Les anglo-saxons disent que nous sommes un studio “versatile” et c’est hyper positif pour eux. Les agences françaises ont un peu plus de mal avec cette notion, elles aiment bien mettre les artistes dans des cases techniques. Notre projet professionnel le plus cher, eh bien c’est de continuer à développer Les Monstres, continuer à bien travailler, à chercher, à apprendre, faire de nouvelles rencontres. On se place de plus en plus comme producteur. On a envie de développer des talents et des projets.

 

ML : Quelle est la part dictée par l’artistique ou par le commercial chez Les Monstres ?
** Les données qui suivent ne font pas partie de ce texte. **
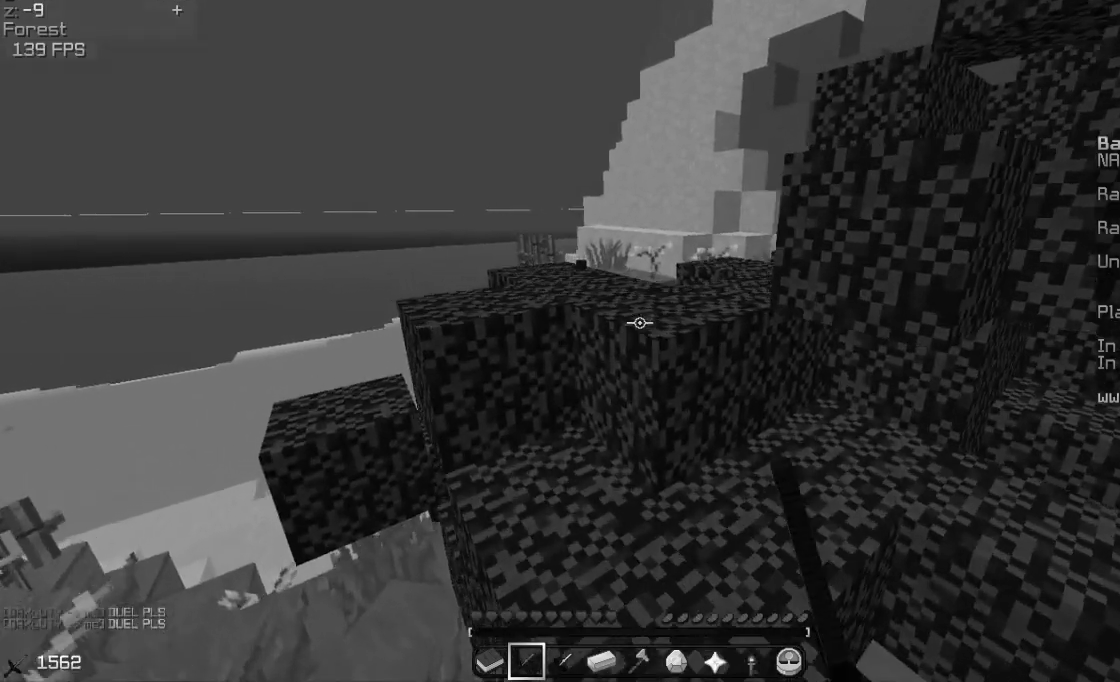
{"keys": ["w"], "mouse": [], "events": []}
NM : Pour nous, commercial et artistique sont intimement liés. En fait on pense que l’un ne va pas sans l’autre. On ne peut pas faire de beaux films pour des marques sans être inspirés, et inversement, on ne peut pas produire de projets qui ne soient pas des commandes si on ne sait pas combien ça coûte et où trouver l’argent. Au studio chacun est concerné par les deux pôles. Pour faire des films il faut savoir comment les produire, et ce n’est pas quelque chose qui est enseigné dans les écoles aujourd’hui.
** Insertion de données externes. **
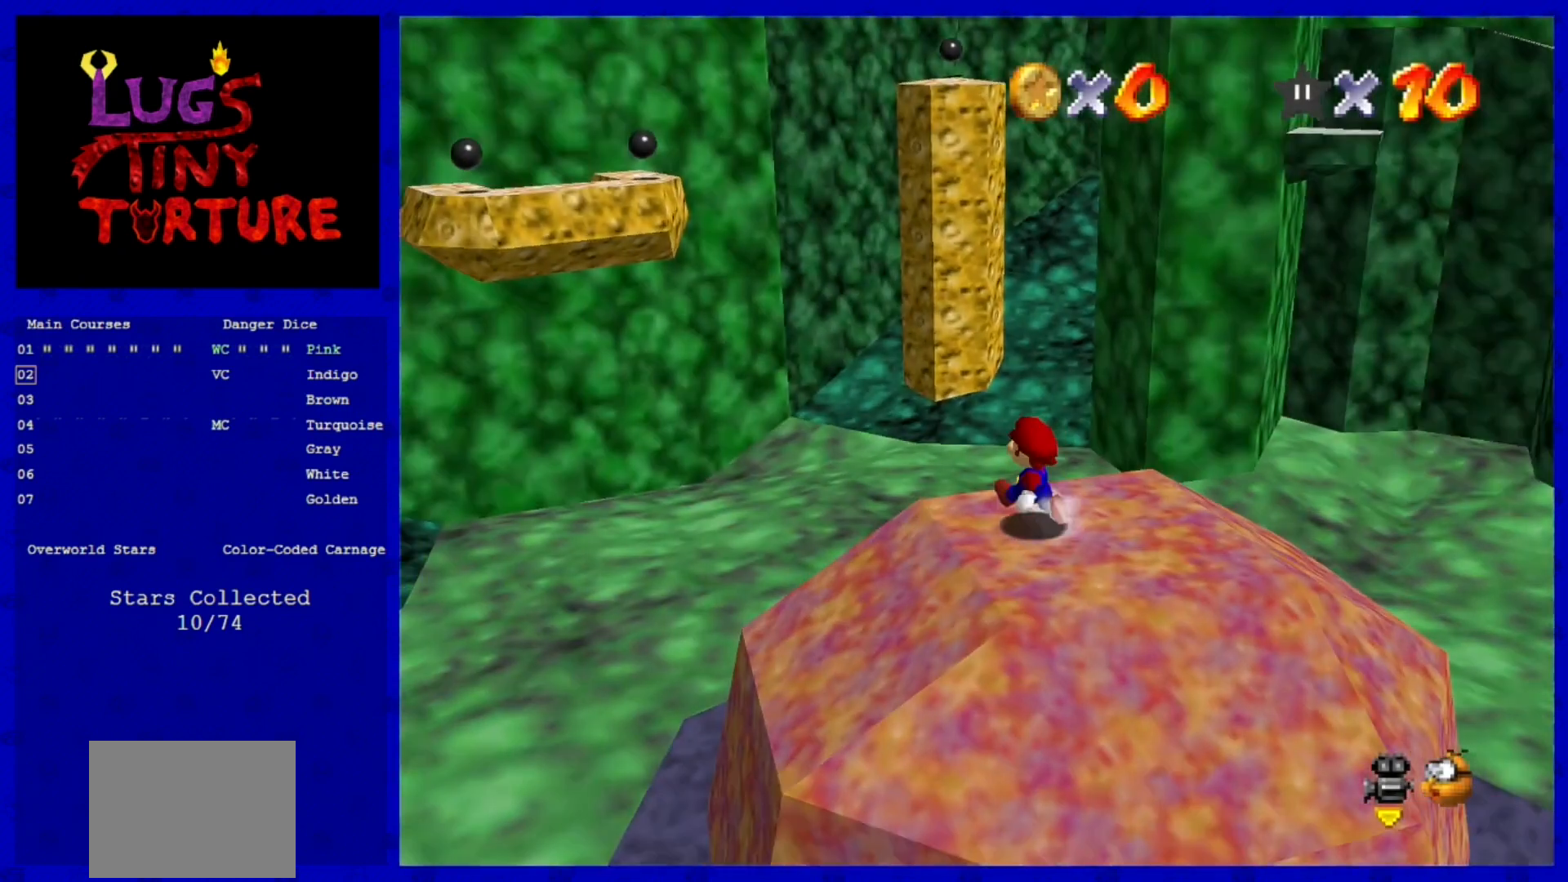
Gameplay with a controller (Nintendo layout); each line is a JSON object with the inputs held at the frame after it (dt_ms = milliseconds from this image to that frame). "events" lists button and stick changes between this image and that frame as [ms after this image, input, new state], when the widget could be followed in between. Not read: L3 R3.
{"dt_ms": 480, "buttons": [], "left_stick": "up", "events": [[320, "A", "down"], [360, "left_stick", "up"], [440, "A", "up"]]}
On enseigne même dans les écoles d’art à entretenir une certaine défiance vis-à-vis des producteurs. C’est une erreur. L’ignorance n’est pas créative ! On essaie de faire en sorte que les cloisons soient poreuses entre tous les pôles de production : artistiques, financiers, commerciaux, techniques. Au studio, chacun doit essayer de comprendre ce qu’il se passe sur le poste à côté du sien.

 

ML : Le choix du Xème arrondissement a-t-il été un avantage stratégique ou est-ce d’abord un choix de vie ?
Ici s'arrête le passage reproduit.